A space-bound take on Shakespeare's "The Tempest," "Forbidden Planet" finds the crew of an Earth vessel landing on a planet inhabited by a man, his daughter, and their robot. Acts of violence belie the planet's peaceful exterior, and, soon, the crew finds itself locked in a battle for its safety.

The plot is engaging. With its ancient technologies that dwarf those of humanity and warnings about using those technologies, there is a heavy and, in terms of the genre, classical quality to the narrative's themes. This is not just a film about landing on a planet, riffing with a robot, and kissing a girl; it carries with it deeper and compelling ideas.

Wilcox keeps the action moving at a good clip, and his film is rich and colorful. The special effects are bold , permeating the film's metallic-meets-organic design. It is a Metro-Goldwyn-Mayer visualization of the future that is as quaintly rendered as it is fully imagined. Leslie Neilsen makes a steady-handed leading man, and Walter Pidgeon adds gravitas as the tragic Dr.

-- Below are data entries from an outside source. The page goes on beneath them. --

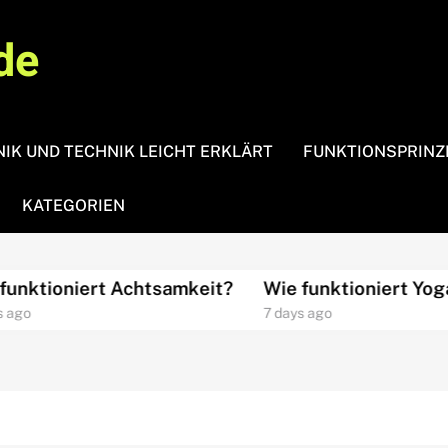
de
IK UND TECHNIK LEICHT ERKLÄRT
FUNKTIONSPRINZ
KATEGORIEN
tioniert Achtsamkeit?
Wie funktioniert Yoga?
7 days ago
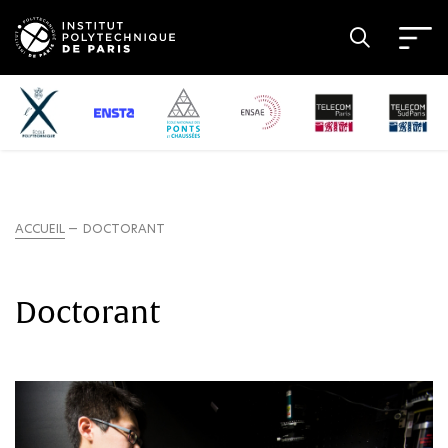
ACCUEIL
DOCTORANT
Doctorant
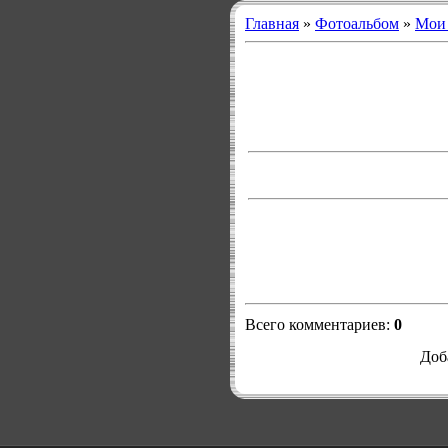
Главная
»
Фотоальбом
»
Мои
Всего комментариев
:
0
Доб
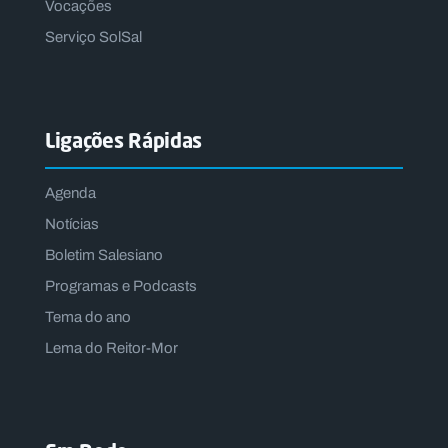
Vocações
Serviço SolSal
Ligações Rápidas
Agenda
Notícias
Boletim Salesiano
Programas e Podcasts
Tema do ano
Lema do Reitor-Mor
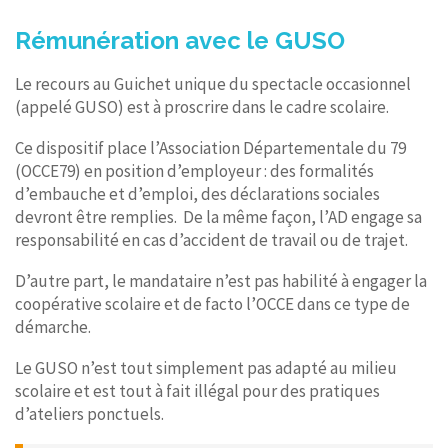
Rémunération avec le GUSO
Le recours au Guichet unique du spectacle occasionnel
(appelé GUSO) est à proscrire dans le cadre scolaire.
Ce dispositif place l’Association Départementale du 79
(OCCE79) en position d’employeur : des formalités
d’embauche et d’emploi, des déclarations sociales
devront être remplies. De la même façon, l’AD engage sa
responsabilité en cas d’accident de travail ou de trajet.
D’autre part, le mandataire n’est pas habilité à engager la
coopérative scolaire et de facto l’OCCE dans ce type de
démarche.
Le GUSO n’est tout simplement pas adapté au milieu
scolaire et est tout à fait illégal pour des pratiques
d’ateliers ponctuels.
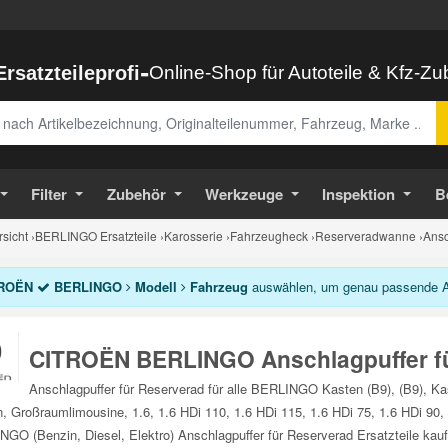
-
Ersatzteileprofi
Online-Shop für Autoteile & Kfz-Z
abe
Filter
Zubehör
Werkzeuge
Inspektion
B
sicht
›
BERLINGO Ersatzteile
›
Karosserie
›
Fahrzeugheck
›
Reserveradwanne
›
Ansc
ROËN
BERLINGO
Modell
Fahrzeug
auswählen, um genau passende Ans
CITROËN BERLINGO Anschlagpuffer f
Anschlagpuffer für Reserverad für alle BERLINGO Kasten (B9), (B9), Ka
, Großraumlimousine, 1.6, 1.6 HDi 110, 1.6 HDi 115, 1.6 HDi 75, 1.6 HDi 90
GO (Benzin, Diesel, Elektro) Anschlagpuffer für Reserverad Ersatzteile kauf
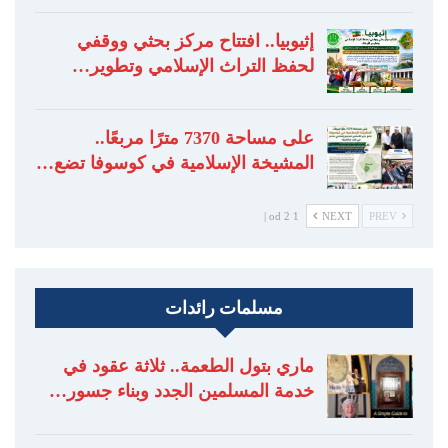
إثيوبيا.. افتتاح مركز بحثي ووقفي
لحفظ التراث الإسلامي وتطوير…
على مساحة 7370 مترًا مربعًا..
المشيخة الإسلامية في كوسوفا تضع…
1 od 2 |
NEXT
PREV
مسلمات رائدات
ماري بتول الطعمة.. ثلاثة عقود في
خدمة المسلمين الجدد وبناء جسور…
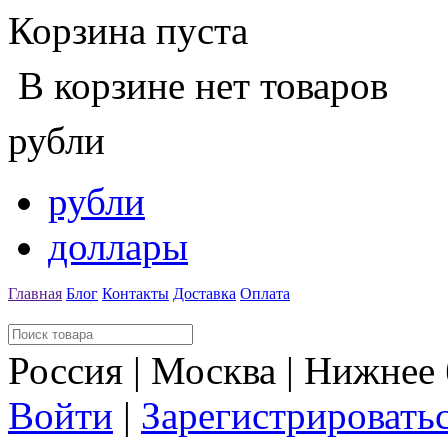
Корзина пуста
В корзине нет товаров
рубли
рубли
доллары
Главная
Блог
Контакты
Доставка
Оплата
Россия | Москва | Нижнее
Войти
|
Зарегистрировать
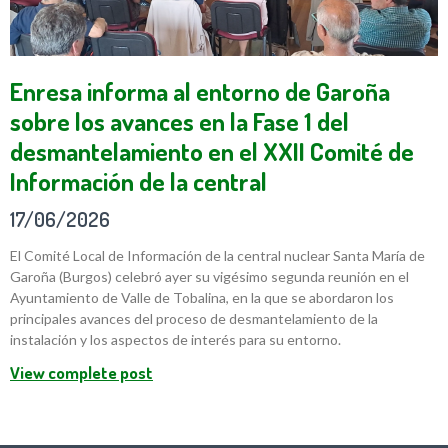
Enresa informa al entorno de Garoña
sobre los avances en la Fase 1 del
desmantelamiento en el XXII Comité de
Información de la central
17/06/2026
El Comité Local de Información de la central nuclear Santa María de
Garoña (Burgos) celebró ayer su vigésimo segunda reunión en el
Ayuntamiento de Valle de Tobalina, en la que se abordaron los
principales avances del proceso de desmantelamiento de la
instalación y los aspectos de interés para su entorno.
View complete post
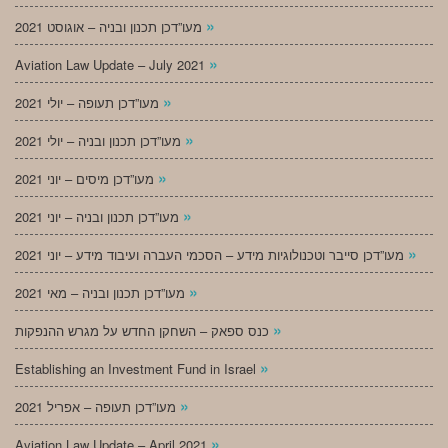
»
מעו”דכן תכנון ובניה – אוגוסט 2021
»
Aviation Law Update – July 2021
»
מעו”דכן תעופה – יולי 2021
»
מעו”דכן תכנון ובניה – יולי 2021
»
מעו”דכן מיסים – יוני 2021
»
מעו”דכן תכנון ובניה – יוני 2021
»
מעו”דכן סייבר וטכנולוגיות מידע – הסכמי העברה ועיבוד מידע – יוני 2021
»
מעו”דכן תכנון ובניה – מאי 2021
»
כנס ספאק – השחקן החדש על מגרש ההנפקות
»
Establishing an Investment Fund in Israel
»
מעו”דכן תעופה – אפריל 2021
»
Aviation Law Update – April 2021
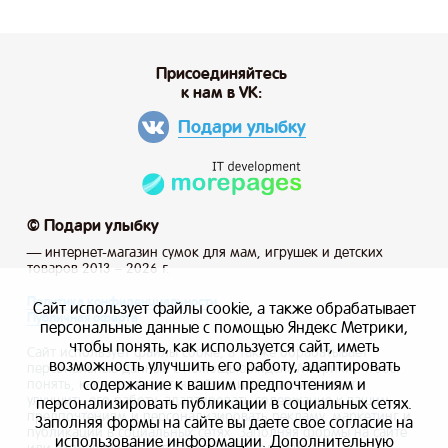
Присоединяйтесь
к нам в VK:
Подари улыбку
© Подари улыбку
— интернет-магазин сумок для мам, игрушек и детских
товаров 2013 – 2026 г.
Политика конфиденциальности
Сайт использует файлы cookie, а также обрабатывает
Публичная оферта
персональные данные с помощью Яндекс Метрики,
чтобы понять, как используется сайт, иметь
Сайт использует файлы cookie, а также обрабатывает
возможность улучшить его работу, адаптировать
персональные данные с помощью Яндекс Метрики, чтобы
содержание к вашим предпочтениям и
понять, как используется сайт, и иметь возможность
улучшить его работу, адаптировать содержание к вашим
персонализировать публикации в социальных сетях.
предпочтениям и персонализировать рекламу, маркетинг и
Заполняя формы на сайте вы даете свое согласие на
публикации в социальных сетях. Заполняя формы на сайте
использование информации. Дополнительную
или отправляя заказ вы даете свое согласие на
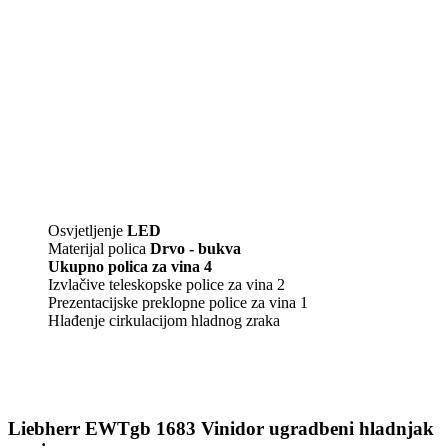
Osvjetljenje
LED
Materijal polica
Drvo - bukva
Ukupno polica za vina 4
Izvlačive teleskopske police za vina 2
Prezentacijske preklopne police za vina 1
Hlađenje cirkulacijom hladnog zraka
Liebherr EWTgb 1683 Vinidor ugradbeni hladnjak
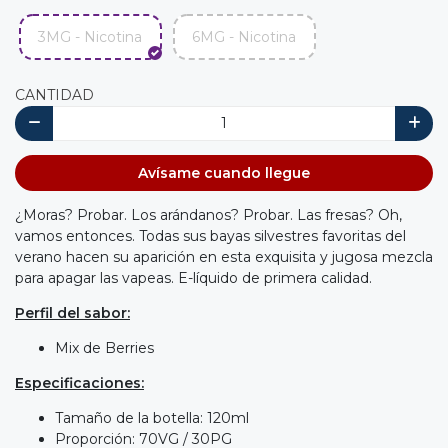
3MG - Nicotina
6MG - Nicotina
CANTIDAD
Avísame cuando llegue
¿Moras? Probar. Los arándanos? Probar. Las fresas? Oh,
vamos entonces. Todas sus bayas silvestres favoritas del
verano hacen su aparición en esta exquisita y jugosa mezcla
para apagar las vapeas. E-líquido de primera calidad.
Perfil del sabor:
Mix de Berries
Especificaciones:
Tamaño de la botella: 120ml
Proporción: 70VG / 30PG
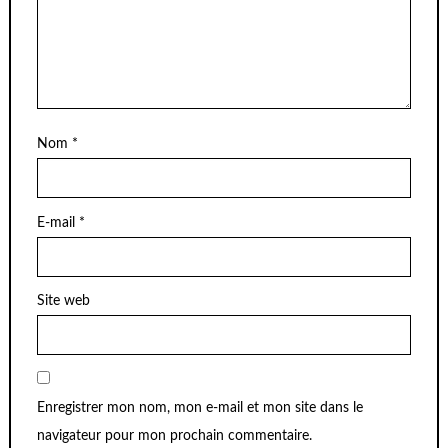
Nom
*
E-mail
*
Site web
Enregistrer mon nom, mon e-mail et mon site dans le
navigateur pour mon prochain commentaire.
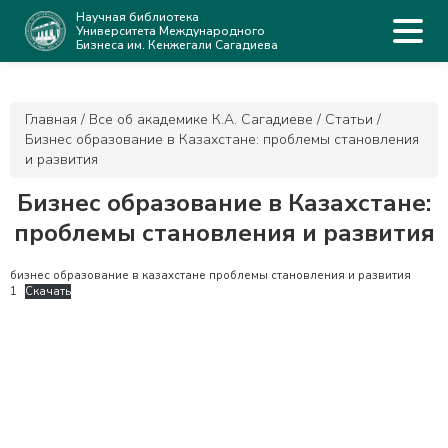
Научная библиотека
Университета Международного
Бизнеса им. Кенжегали Сагадиева
Главная
/
Все об академике К.А. Сагадиеве
/
Статьи
/
Бизнес образование в Казахстане: проблемы становления
и развития
Бизнес образование в Казахстане:
проблемы становления и развития
бизнес образование в казахстане проблемы становления и развития
1
Скачать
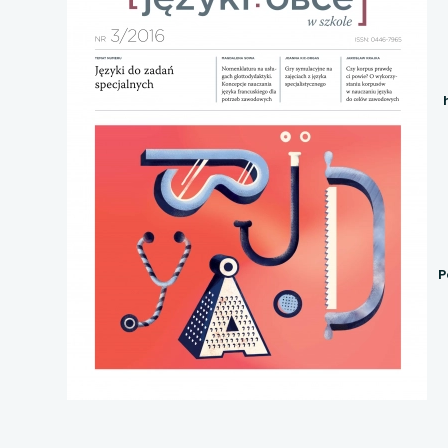
uwaga, link otwiera
uwaga, link otwiera
uwaga, link otwiera
uwaga, link otwiera
uwaga, link otwiera
uwaga, link otwiera
P
uwaga, link otwiera
uwaga, link otwiera
uwaga, link otwiera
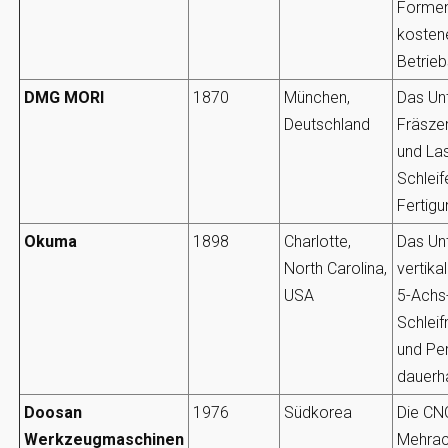
Formen
kostene
Betrieb
DMG MORI
1870
München,
Das Un
Deutschland
Fräszen
und Las
Schleif
Fertigu
Okuma
1898
Charlotte,
Das Un
North Carolina,
vertika
USA
5-Achs-
Schlei
und Per
dauerha
Doosan
1976
Südkorea
Die CN
Werkzeugmaschinen
Mehrac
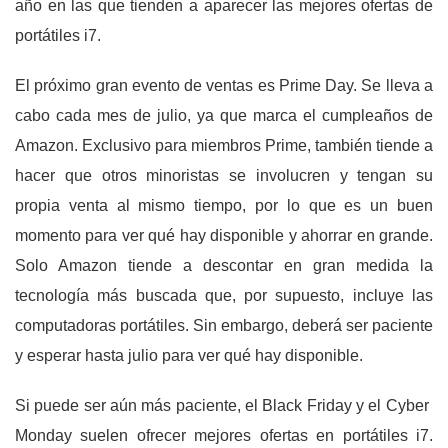
año en las que tienden a aparecer las mejores ofertas de
portátiles i7.
El próximo gran evento de ventas es Prime Day. Se lleva a
cabo cada mes de julio, ya que marca el cumpleaños de
Amazon. Exclusivo para miembros Prime, también tiende a
hacer que otros minoristas se involucren y tengan su
propia venta al mismo tiempo, por lo que es un buen
momento para ver qué hay disponible y ahorrar en grande.
Solo Amazon tiende a descontar en gran medida la
tecnología más buscada que, por supuesto, incluye las
computadoras portátiles. Sin embargo, deberá ser paciente
y esperar hasta julio para ver qué hay disponible.
Si puede ser aún más paciente, el Black Friday y el Cyber ​​
Monday suelen ofrecer mejores ofertas en portátiles i7.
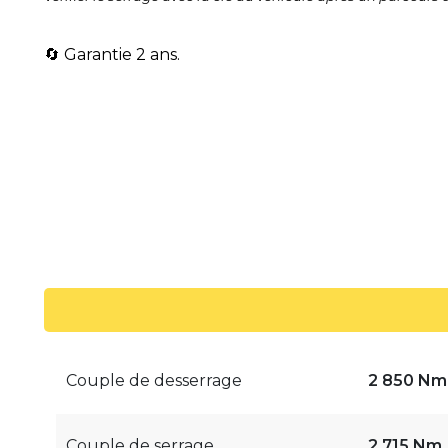
🔄 Garantie 2 ans.
Couple de desserrage
2 850 Nm
Couple de serrage
2 715 Nm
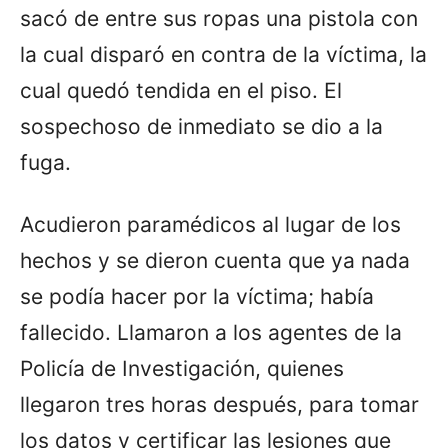
sacó de entre sus ropas una pistola con
la cual disparó en contra de la víctima, la
cual quedó tendida en el piso. El
sospechoso de inmediato se dio a la
fuga.
Acudieron paramédicos al lugar de los
hechos y se dieron cuenta que ya nada
se podía hacer por la víctima; había
fallecido. Llamaron a los agentes de la
Policía de Investigación, quienes
llegaron tres horas después, para tomar
los datos y certificar las lesiones que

Morbius. Anne Francis, in the thankless role of the damsel who is not quite in distress, is charming but is given little more to do than distract the men of the film.

With its CinemaScope vistas and sturdy themes, "Forbidden Planet" is anything but a B-movie. It is, however, a vision of the future rendered in the strokes of the 1950s. Though these strokes may be translated as camp by a contemporary audience, the film still has its share of current-audience-pleasing pleasures. Taken altogether, "Forbidden Planet" is both a genre testament to its era and a classic piece of work in general.